→ Records provided
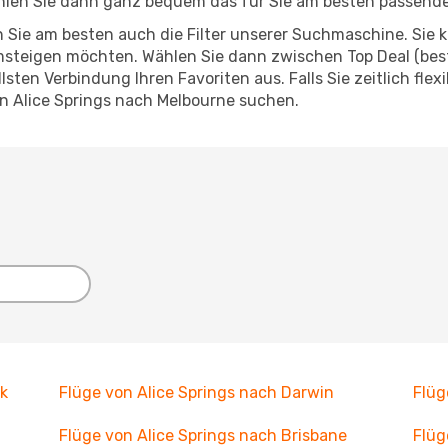
hlen Sie dann ganz bequem das für Sie am besten passend
 Sie am besten auch die Filter unserer Suchmaschine. Sie k
steigen möchten. Wählen Sie dann zwischen Top Deal (best
ten Verbindung Ihren Favoriten aus. Falls Sie zeitlich flex
n Alice Springs nach Melbourne suchen.
ck
Flüge von Alice Springs nach Darwin
Flüg
Flüge von Alice Springs nach Brisbane
Flüg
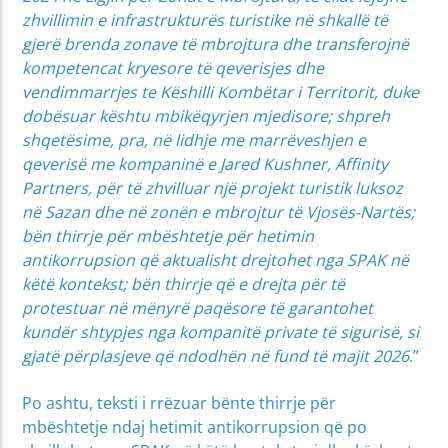
zhvillimin e infrastrukturës turistike në shkallë të
gjerë brenda zonave të mbrojtura dhe transferojnë
kompetencat kryesore të qeverisjes dhe
vendimmarrjes te Këshilli Kombëtar i Territorit, duke
dobësuar kështu mbikëqyrjen mjedisore; shpreh
shqetësime, pra, në lidhje me marrëveshjen e
qeverisë me kompaninë e Jared Kushner, Affinity
Partners, për të zhvilluar një projekt turistik luksoz
në Sazan dhe në zonën e mbrojtur të Vjosës-Nartës;
bën thirrje për mbështetje për hetimin
antikorrupsion që aktualisht drejtohet nga SPAK në
këtë kontekst; bën thirrje që e drejta për të
protestuar në mënyrë paqësore të garantohet
kundër shtypjes nga kompanitë private të sigurisë, si
gjatë përplasjeve që ndodhën në fund të majit 2026
.”
Po ashtu, teksti i rrëzuar bënte thirrje për
mbështetje ndaj hetimit antikorrupsion që po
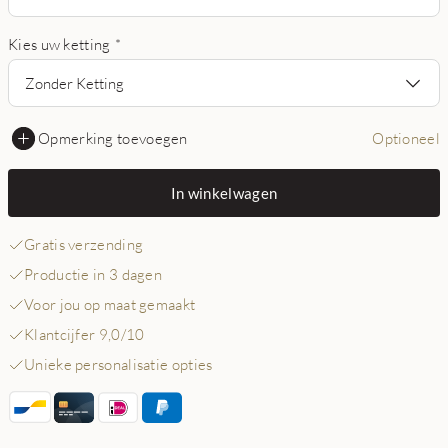
Kies uw ketting
*
Zonder Ketting
Opmerking toevoegen
Optioneel
In winkelwagen
Gratis verzending
Productie in 3 dagen
Voor jou op maat gemaakt
Klantcijfer 9,0/10
Unieke personalisatie opties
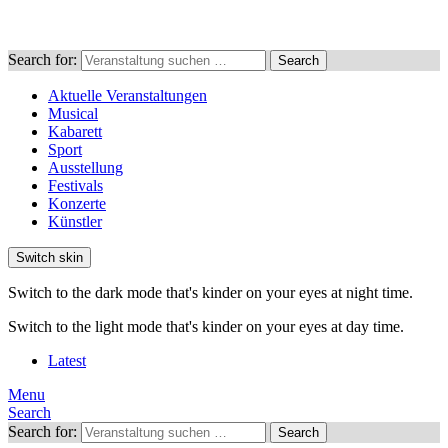
Search for:
Search
Aktuelle Veranstaltungen
Musical
Kabarett
Sport
Ausstellung
Festivals
Konzerte
Künstler
Switch skin
Switch to the dark mode that's kinder on your eyes at night time.
Switch to the light mode that's kinder on your eyes at day time.
Latest
Menu
Search
Search for:
Search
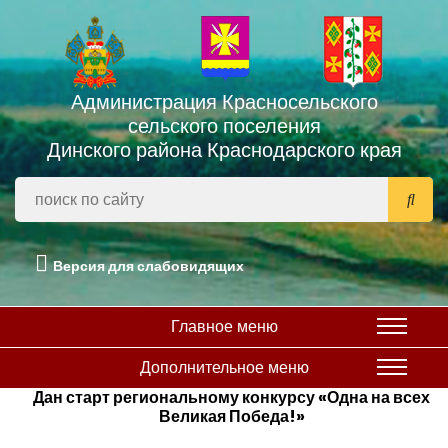
Администрация Красносельского
сельского поселения
Динского района Краснодарского края
Версия для слабовидящих
Главное меню
Дополнительное меню
Дан старт региональному конкурсу «Одна на всех
Великая Победа!»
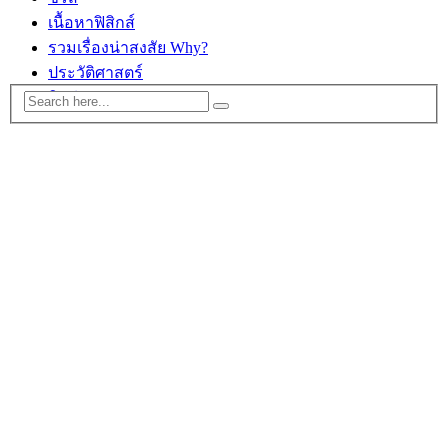
เนื้อหาฟิสิกส์
รวมเรื่องน่าสงสัย Why?
ประวัติศาสตร์
ติดต่อ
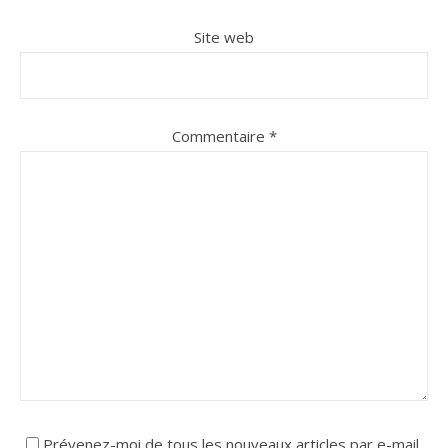
Site web
Commentaire
*
Prévenez-moi de tous les nouveaux articles par e-mail.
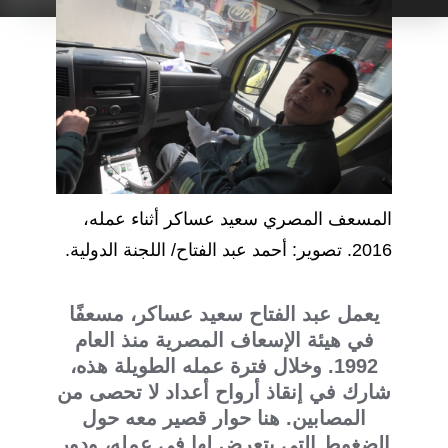
المسعف المصري سعيد عساكر أثناء عمله،
2016. تصوير: أحمد عبد الفتاح/ اللجنة الدولية.
يعمل عبد الفتاح سعيد عساكر، مسعفًا
في هيئة الإسعاف المصرية منذ العام
1992. وخلال فترة عمله الطويلة هذه،
شارك في إنقاذ أرواح أعداد لا تحصى من
المصابين. هنا حوار قصير معه حول
الضغوط التي يتعرض لها في عمله، ودور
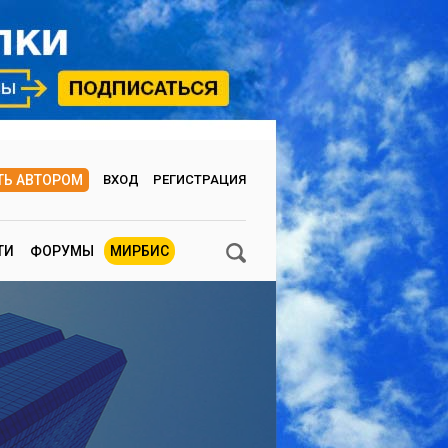
ТЬ АВТОРОМ
ВХОД
РЕГИСТРАЦИЯ
ТИ
ФОРУМЫ
МИРБИС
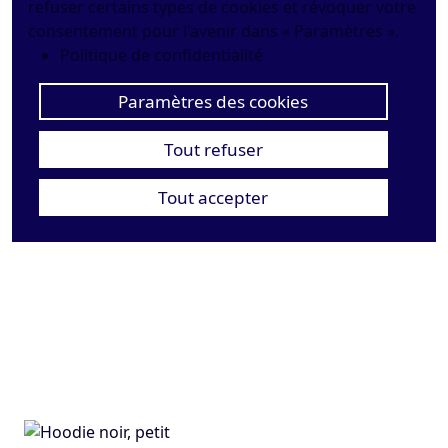
refuser certains types de cookies et révoquer votre
consentement pour l'avenir dans « Paramètres ».
Politique de confidentialité
Paramètres des cookies
Tout refuser
Tout accepter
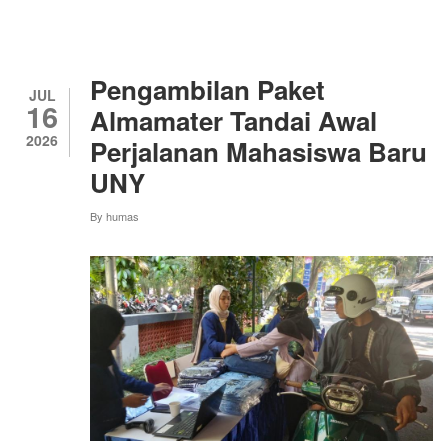
BARU
ANTUSIAS
AMBIL
JAS
ALMAMATER,
Pengambilan Paket
RELA
JUL
16
DATANG
Almamater Tandai Awal
DARI
2026
Perjalanan Mahasiswa Baru
KEBUMEN
BERSAMA
UNY
ORANG
TUA
By
humas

→ Try it
An exact transcription is needed of the lines from the one with "Switch to the dark" to the one with "consentement pour l'avenir" above, both ends included, with pictures left out.

→ Expected output
Switch to the dark mode that's kinder on your eyes at night time.
Switch to the light mode that's kinder on your eyes at day time.
Latest
Menu
Search
Search for:
Search
Администрация Красносельского
сельского поселения
Динского района Краснодарского края
Версия для слабовидящих
Главное меню
Дополнительное меню
Дан старт региональному конкурсу «Одна на всех
Великая Победа!»
เนื้อหาฟิสิกส์
รวมเรื่องน่าสงสัย Why?
ประวัติศาสตร์
ติดต่อ
Site web
Commentaire
*
Prévenez-moi de tous les nouveaux articles par e-mail.
المسعف المصري سعيد عساكر أثناء عمله،
2016. تصوير: أحمد عبد الفتاح/ اللجنة الدولية.
يعمل عبد الفتاح سعيد عساكر، مسعفًا
في هيئة الإسعاف المصرية منذ العام
1992. وخلال فترة عمله الطويلة هذه،
شارك في إنقاذ أرواح أعداد لا تحصى من
المصابين. هنا حوار قصير معه حول
الضغوط التي يتعرض لها في عمله، ودور
ТЬ АВТОРОМ
ВХОД
РЕГИСТРАЦИЯ
ТИ
ФОРУМЫ
МИРБИС
refuser certains types de cookies et révoquer votre
consentement pour l'avenir dans « Paramètres ».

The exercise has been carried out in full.